The thing about depression is that it works like yoga in reverse. When you continue to create physical space in your body via stretching, reaching, expanding, folding, controlling—you notice your insides do the same, you notice your mental state shift in a similar fashion. Some people call this growth. With depression, the thoughts and fears and residual anxiety shrink the space inside you, cultivating in a dark, bottomless pit that works its way out through your bones and skin, leaving you feeling achy, detached, compressed, useless, hateful.

So I try, I try over and over again to show up for class, to show up for myself, to not actively hate and judge the Tracys in the studio and outside of it, to not actively hate and judge myself, because I acknowledge (namaste) that all of these people in this room are probably hurting in some way, like me, and like me, they’re trying to make it stop. Or at least be distracted from their pain for an hour.

I’ve been thinking a lot about coincidence and attraction. About accidents. If I had not gotten into my car accident, would that woman have become a mother? Did I take something from her, rather than her from me?

It does not at all feel like an accident that Tracy themes class around the artistry of the mind-body connection. She calls the pose Virabhadrasana II, Warrior II, an expression of strength and grace: we stretch our arms forward and back, we align our shoulders over our hips, we are steady in our stance yet we are buoyant in our upper body. I reach the top of my head a little higher. I sink into my bent knee a little deeper. I close my eyes. I try to trust.

If I were to paint a picture of you, what would it represent? Tracy asks the room, her voice breathy and sensitive. If you were to step outside of yourself, looking at yourself without judgement, what would you see?
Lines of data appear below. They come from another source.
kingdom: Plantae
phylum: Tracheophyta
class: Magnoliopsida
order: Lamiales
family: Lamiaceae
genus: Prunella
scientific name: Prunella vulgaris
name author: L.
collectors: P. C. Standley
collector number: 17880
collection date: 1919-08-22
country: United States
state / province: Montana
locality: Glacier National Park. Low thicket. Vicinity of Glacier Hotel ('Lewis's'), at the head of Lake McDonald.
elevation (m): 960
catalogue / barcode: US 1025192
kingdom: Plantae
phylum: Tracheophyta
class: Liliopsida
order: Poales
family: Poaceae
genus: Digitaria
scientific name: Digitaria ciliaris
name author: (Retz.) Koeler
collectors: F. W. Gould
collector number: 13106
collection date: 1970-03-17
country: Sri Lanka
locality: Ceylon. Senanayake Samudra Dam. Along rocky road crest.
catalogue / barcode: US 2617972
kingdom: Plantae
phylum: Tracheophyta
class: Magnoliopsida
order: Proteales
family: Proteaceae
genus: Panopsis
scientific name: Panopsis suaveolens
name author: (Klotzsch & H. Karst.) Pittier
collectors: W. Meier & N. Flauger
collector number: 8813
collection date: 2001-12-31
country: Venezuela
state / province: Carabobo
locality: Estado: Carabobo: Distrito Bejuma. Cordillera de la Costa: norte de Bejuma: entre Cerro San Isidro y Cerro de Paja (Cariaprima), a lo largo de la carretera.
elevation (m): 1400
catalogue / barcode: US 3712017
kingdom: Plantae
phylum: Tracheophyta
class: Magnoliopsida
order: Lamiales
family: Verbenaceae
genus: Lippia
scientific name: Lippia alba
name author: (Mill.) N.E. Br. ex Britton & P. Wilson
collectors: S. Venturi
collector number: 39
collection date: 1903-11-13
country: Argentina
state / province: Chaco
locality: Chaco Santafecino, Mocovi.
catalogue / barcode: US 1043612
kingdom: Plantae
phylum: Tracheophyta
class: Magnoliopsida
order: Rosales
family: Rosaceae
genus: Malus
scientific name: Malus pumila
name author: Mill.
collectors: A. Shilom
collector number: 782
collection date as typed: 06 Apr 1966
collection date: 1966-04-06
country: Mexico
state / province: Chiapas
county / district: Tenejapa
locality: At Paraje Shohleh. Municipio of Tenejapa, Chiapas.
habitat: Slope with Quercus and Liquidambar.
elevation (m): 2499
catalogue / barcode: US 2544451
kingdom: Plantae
These questions aren’t meant to be answered, at least not out loud, but I humor her and I try, perhaps because she isn’t wearing a beanie today.

If I were to step outside myself and look at myself, sweating, stretching, trying, trying so desperately hard not to throw up and cry (not because of the heat, because of the deep dark depression pit, remember), trying so hard to be the person who can be in a room full of women and just enjoy it, sincerely, to be the person who believes that this f*cking practice will make me better somehow, I probably, honestly, would hug myself, would forgive myself for all of the darker parts—the accidents—and I would tell myself that it’s okay. The acknowledgement that all this lives inside me feels like a slap in the face with a freezing palm.

Yoga is like a buildup of music with no crescendo. You move in the same way over and over, for what? You don’t learn yoga to fight. You can’t put yoga on your resume. You never go anywhere besides your mat. When a class ends, you are instructed to lay on your back like a dead person. The position, Savasana, literally translates to corpse pose. Every class ends with a death. You then roll onto one side like a fetus, sit up, and do it again tomorrow. You are reborn. Over and over.

Tracy instructs us to release our posture and relax our arms and face the front of the room and close our eyes. I resist my desire to squirm and keep my eyes open. I resist my desire to look at my reflection. I try to look at something else. Something inside. And as if Tracy sees me seeing me, she walks beside me and holds onto my hand, squeezing it for just a second, and then lets go.